Back to Projects

Malware Detection
with CNNs

Deep Learning reproduction study classifying malware instances by converting binaries into images and analyzing them with Convolutional Neural Networks.

Python Deep Learning Nested CV

01. The Concept

Malware binaries can be visualized as grayscale images, where differences in code structure reveal distinct visual textures. In this project, we reproduced the methodology from the paper "Using convolutional neural networks for classification of malware represented as images" [1].

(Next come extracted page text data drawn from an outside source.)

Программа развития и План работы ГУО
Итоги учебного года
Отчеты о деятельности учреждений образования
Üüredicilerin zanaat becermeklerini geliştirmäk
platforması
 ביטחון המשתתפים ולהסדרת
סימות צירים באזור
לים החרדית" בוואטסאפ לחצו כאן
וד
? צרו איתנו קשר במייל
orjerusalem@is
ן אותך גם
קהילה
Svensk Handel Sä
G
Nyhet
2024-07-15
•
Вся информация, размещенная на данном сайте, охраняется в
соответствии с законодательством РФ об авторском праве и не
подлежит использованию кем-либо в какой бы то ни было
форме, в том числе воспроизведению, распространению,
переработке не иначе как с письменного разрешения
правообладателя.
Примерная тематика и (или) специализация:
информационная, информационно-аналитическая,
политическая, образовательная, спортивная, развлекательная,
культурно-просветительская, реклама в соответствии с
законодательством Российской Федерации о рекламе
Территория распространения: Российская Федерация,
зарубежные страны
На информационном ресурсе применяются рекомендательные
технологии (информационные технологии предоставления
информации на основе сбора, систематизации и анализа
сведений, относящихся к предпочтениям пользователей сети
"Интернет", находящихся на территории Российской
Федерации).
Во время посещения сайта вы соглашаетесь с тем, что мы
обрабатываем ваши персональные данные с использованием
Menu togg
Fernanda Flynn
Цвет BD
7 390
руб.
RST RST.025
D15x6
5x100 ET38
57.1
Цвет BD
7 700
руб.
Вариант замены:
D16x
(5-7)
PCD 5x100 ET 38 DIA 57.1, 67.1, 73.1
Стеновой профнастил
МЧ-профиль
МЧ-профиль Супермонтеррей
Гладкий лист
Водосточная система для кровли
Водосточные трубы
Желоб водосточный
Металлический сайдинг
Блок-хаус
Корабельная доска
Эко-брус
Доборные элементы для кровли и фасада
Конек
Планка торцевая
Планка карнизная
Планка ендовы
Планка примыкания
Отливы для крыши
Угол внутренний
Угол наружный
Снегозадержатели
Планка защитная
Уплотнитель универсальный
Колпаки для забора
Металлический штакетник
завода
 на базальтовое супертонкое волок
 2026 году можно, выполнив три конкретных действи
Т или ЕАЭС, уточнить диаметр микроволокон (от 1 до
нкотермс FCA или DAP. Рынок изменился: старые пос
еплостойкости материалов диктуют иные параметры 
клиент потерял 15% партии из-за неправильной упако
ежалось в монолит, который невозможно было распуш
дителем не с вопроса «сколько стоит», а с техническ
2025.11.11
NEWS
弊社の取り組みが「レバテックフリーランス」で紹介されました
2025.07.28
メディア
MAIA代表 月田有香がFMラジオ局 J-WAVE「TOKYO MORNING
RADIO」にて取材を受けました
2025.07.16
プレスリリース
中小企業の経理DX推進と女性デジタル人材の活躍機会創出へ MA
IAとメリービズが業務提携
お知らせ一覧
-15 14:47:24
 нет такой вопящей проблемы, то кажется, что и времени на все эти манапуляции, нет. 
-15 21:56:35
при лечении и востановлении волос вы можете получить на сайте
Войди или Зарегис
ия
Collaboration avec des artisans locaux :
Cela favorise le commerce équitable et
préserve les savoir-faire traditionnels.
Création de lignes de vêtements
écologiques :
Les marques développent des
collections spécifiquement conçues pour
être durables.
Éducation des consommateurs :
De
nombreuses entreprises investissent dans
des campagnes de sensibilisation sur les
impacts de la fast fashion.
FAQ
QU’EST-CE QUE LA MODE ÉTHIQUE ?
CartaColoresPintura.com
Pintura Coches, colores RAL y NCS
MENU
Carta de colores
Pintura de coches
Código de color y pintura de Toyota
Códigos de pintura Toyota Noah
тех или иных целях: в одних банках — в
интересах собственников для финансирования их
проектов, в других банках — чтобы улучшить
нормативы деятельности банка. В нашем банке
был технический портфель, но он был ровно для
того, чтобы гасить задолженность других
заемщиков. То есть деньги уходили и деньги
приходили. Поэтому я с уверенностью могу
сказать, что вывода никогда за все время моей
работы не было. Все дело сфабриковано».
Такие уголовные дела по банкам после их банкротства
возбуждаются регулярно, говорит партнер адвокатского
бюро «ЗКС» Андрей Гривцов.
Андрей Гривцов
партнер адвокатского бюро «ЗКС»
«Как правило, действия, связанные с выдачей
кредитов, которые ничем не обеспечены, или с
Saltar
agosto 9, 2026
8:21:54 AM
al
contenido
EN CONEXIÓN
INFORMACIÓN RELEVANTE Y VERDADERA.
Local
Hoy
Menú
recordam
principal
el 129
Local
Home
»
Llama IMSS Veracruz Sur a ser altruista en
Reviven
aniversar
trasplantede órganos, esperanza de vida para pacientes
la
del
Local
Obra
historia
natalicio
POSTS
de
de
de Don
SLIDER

The goal was to achieve high classification accuracy on the Malimg dataset by optimizing the CNN architecture using rigorous nested cross-validation to prevent overfitting during hyperparameter tuning.

02. Technical Deep Dive

Hyperparameter Tuning Results

We explored various architectures, varying the number of convolutional layers, feed-forward layers, and kernel sizes. The best performance was achieved with a 3-layer CNN architecture.

Conv Layers	Test Accuracy	Test MAE	Std. Dev.
4	97.27%	0.30	0.017
3 (Best)	98.62%	0.07	0.004
2	98.52%	0.07	0.009

* Results obtained via 10-fold nested cross-validation on the Malimg dataset.

Results & Impact

Successfully reproduced paper results (>98% Acc)
Validated improved stability with Nested CV
Trained on large-scale dataset (~147GB)

Project Context

Academic reproduction study focusing on robust model evaluation techniques in Deep Learning. Code structure emphasizes modularity and reproducibility.